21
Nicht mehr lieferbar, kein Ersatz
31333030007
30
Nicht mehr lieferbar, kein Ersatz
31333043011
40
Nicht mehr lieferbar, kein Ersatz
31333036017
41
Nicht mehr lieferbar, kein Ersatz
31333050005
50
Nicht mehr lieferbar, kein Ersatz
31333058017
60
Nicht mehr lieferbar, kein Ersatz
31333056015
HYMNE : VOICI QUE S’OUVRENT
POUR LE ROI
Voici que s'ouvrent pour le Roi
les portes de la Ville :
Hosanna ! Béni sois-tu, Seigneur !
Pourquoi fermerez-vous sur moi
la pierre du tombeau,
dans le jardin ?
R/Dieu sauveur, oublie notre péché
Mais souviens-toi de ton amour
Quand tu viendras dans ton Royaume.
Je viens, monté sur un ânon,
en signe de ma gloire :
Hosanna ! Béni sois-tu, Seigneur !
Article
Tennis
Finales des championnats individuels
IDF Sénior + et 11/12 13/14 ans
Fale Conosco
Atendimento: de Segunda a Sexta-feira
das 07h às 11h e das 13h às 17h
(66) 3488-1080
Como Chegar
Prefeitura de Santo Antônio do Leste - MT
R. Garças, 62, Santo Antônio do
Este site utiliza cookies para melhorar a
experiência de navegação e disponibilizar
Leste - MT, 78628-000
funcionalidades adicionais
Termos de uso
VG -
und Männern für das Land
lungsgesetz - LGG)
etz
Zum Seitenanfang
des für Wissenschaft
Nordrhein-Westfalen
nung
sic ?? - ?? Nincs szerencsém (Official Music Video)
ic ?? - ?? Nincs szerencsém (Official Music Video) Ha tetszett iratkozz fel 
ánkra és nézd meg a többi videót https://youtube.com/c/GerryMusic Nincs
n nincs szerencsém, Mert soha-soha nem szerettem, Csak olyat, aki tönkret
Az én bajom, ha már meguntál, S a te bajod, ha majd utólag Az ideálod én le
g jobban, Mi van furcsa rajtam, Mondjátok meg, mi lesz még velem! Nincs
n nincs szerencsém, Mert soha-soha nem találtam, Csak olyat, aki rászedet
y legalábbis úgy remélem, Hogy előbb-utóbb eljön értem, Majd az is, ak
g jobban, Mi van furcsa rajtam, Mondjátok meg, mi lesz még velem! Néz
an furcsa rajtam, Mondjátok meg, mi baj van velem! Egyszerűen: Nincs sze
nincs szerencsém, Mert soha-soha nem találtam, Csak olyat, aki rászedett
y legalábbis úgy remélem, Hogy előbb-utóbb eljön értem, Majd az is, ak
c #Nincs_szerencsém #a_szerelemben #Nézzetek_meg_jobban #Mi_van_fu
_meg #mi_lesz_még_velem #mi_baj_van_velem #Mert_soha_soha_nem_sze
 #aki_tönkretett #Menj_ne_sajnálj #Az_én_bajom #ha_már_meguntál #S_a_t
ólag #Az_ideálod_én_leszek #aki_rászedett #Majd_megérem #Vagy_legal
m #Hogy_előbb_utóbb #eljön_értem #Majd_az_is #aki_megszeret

■ ■ ■ ■

- WHAT IS REQUIRED -
Please turn every line of the listing above into a numbered list, leaving out any blank lines.

- ANSWER TO THIS EXERCISE -
1. 21
2. Nicht mehr lieferbar, kein Ersatz
3. 31333030007
4. 30
5. Nicht mehr lieferbar, kein Ersatz
6. 31333043011
7. 40
8. Nicht mehr lieferbar, kein Ersatz
9. 31333036017
10. 41
11. Nicht mehr lieferbar, kein Ersatz
12. 31333050005
13. 50
14. Nicht mehr lieferbar, kein Ersatz
15. 31333058017
16. 60
17. Nicht mehr lieferbar, kein Ersatz
18. 31333056015
19. HYMNE : VOICI QUE S’OUVRENT
20. POUR LE ROI
21. Voici que s'ouvrent pour le Roi
22. les portes de la Ville :
23. Hosanna ! Béni sois-tu, Seigneur !
24. Pourquoi fermerez-vous sur moi
25. la pierre du tombeau,
26. dans le jardin ?
27. R/Dieu sauveur, oublie notre péché
28. Mais souviens-toi de ton amour
29. Quand tu viendras dans ton Royaume.
30. Je viens, monté sur un ânon,
31. en signe de ma gloire :
32. Hosanna ! Béni sois-tu, Seigneur !
33. Article
34. Tennis
35. Finales des championnats individuels
36. IDF Sénior + et 11/12 13/14 ans
37. Fale Conosco
38. Atendimento: de Segunda a Sexta-feira
39. das 07h às 11h e das 13h às 17h
40. (66) 3488-1080
41. Como Chegar
42. Prefeitura de Santo Antônio do Leste - MT
43. R. Garças, 62, Santo Antônio do
44. Este site utiliza cookies para melhorar a
45. experiência de navegação e disponibilizar
46. Leste - MT, 78628-000
47. funcionalidades adicionais
48. Termos de uso
49. VG -
50. und Männern für das Land
51. lungsgesetz - LGG)
52. etz
53. Zum Seitenanfang
54. des für Wissenschaft
55. Nordrhein-Westfalen
56. nung
57. sic ?? - ?? Nincs szerencsém (Official Music Video)
58. ic ?? - ?? Nincs szerencsém (Official Music Video) Ha tetszett iratkozz fel 
59. ánkra és nézd meg a többi videót https://youtube.com/c/GerryMusic Nincs
60. n nincs szerencsém, Mert soha-soha nem szerettem, Csak olyat, aki tönkret
61. Az én bajom, ha már meguntál, S a te bajod, ha majd utólag Az ideálod én le
62. g jobban, Mi van furcsa rajtam, Mondjátok meg, mi lesz még velem! Nincs
63. n nincs szerencsém, Mert soha-soha nem találtam, Csak olyat, aki rászedet
64. y legalábbis úgy remélem, Hogy előbb-utóbb eljön értem, Majd az is, ak
65. g jobban, Mi van furcsa rajtam, Mondjátok meg, mi lesz még velem! Néz
66. an furcsa rajtam, Mondjátok meg, mi baj van velem! Egyszerűen: Nincs sze
67. nincs szerencsém, Mert soha-soha nem találtam, Csak olyat, aki rászedett
68. y legalábbis úgy remélem, Hogy előbb-utóbb eljön értem, Majd az is, ak
69. c #Nincs_szerencsém #a_szerelemben #Nézzetek_meg_jobban #Mi_van_fu
70. _meg #mi_lesz_még_velem #mi_baj_van_velem #Mert_soha_soha_nem_sze
71.  #aki_tönkretett #Menj_ne_sajnálj #Az_én_bajom #ha_már_meguntál #S_a_t
72. ólag #Az_ideálod_én_leszek #aki_rászedett #Majd_megérem #Vagy_legal
73. m #Hogy_előbb_utóbb #eljön_értem #Majd_az_is #aki_megszeret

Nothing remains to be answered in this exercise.